The Case for Pandora explores the capabilities of modern extraterrestrial travel technology with enthralling vision. - www.forewordreviews.com
The text is devoted to a single solution to human extinction: leaving Earth behind. It includes extensive information about building a colony ship, maintaining an artificial human-friendly environment on board, and supporting life in space, but this work is backed by only a cursory assessment of the motives for evacuating the planet. The introduction glosses over such motives, dismissing causes from politics and overcrowding without nuance. It is more thorough in covering the scientific aspects of space travel.
The book includes ship designs that focus on technical details and physical capability.

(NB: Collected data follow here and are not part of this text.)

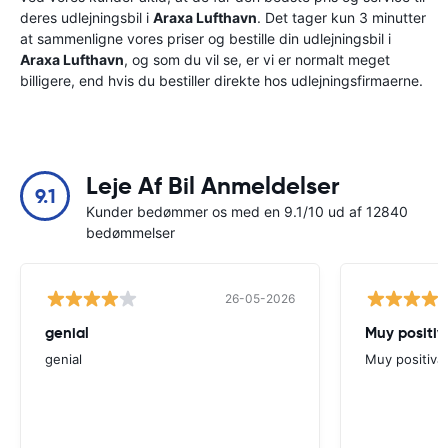
deres udlejningsbil i
Araxa Lufthavn
. Det tager kun 3 minutter
at sammenligne vores priser og bestille din udlejningsbil i
Araxa Lufthavn
, og som du vil se, er vi er normalt meget
billigere, end hvis du bestiller direkte hos udlejningsfirmaerne.
Leje Af Bil Anmeldelser
9.1
Kunder bedømmer os med en 9.1/10 ud af 12840
bedømmelser
26-05-2026
genial
Muy positiv
genial
Muy positiva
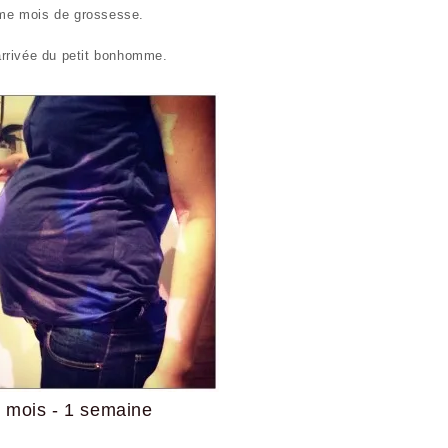
ème mois de grossesse.
’arrivée du petit bonhomme.
 mois - 1 semaine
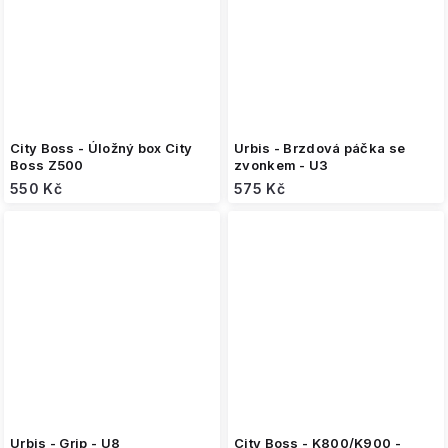
City Boss - Úložný box City
Urbis - Brzdová páčka se
Boss Z500
zvonkem - U3
550 Kč
575 Kč
Urbis - Grip - U8
City Boss - K800/K900 -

These are covered in seven sections that go over information about materials, manufacturing considerations, and power and propulsion. The book’s thirty-six chapters include over 200 images and diagrams, most taken from NASA, the Department of Energy, and other legitimate sources. These cover liquid fuel rocket engines and their components. A chapter on the ark’s passengers addresses “both physical and psychological health, systems for shipboard governance, and reproduction and population control methods that are necessary to maintain a viable population capable of completing a mission that may take generations to accomplish.”
The work is organized in an easy-to-use way, and its tables and images help impart understanding. The text assumes a basic understanding of manufacturing, design, and physics, but explanations of the discussed principles make it accessible to laypeople, too. Conversational in tone, it uses accessible language to describe complex concepts from aerospace design and astronautics.
The book has in mind massive flying ships of the sort that would make Apollo 11 look like a tiny skiff. From an engineering perspective, its analysis of different interstellar crafts and technology is solid. It does not extend to including blueprints, but emphasizes what is possible in building and operating colony-sized spacecrafts. To existent conversations of space travel, it adds suggestions for building bigger, more powerful crafts with technology that is already available.
The Case for Pandora explores the capabilities of modern extraterrestrial travel technology with enthralling vision, talking in a realistic way about how to fulfill the timeless dream of a new Earth, self-sustaining and suspended in space.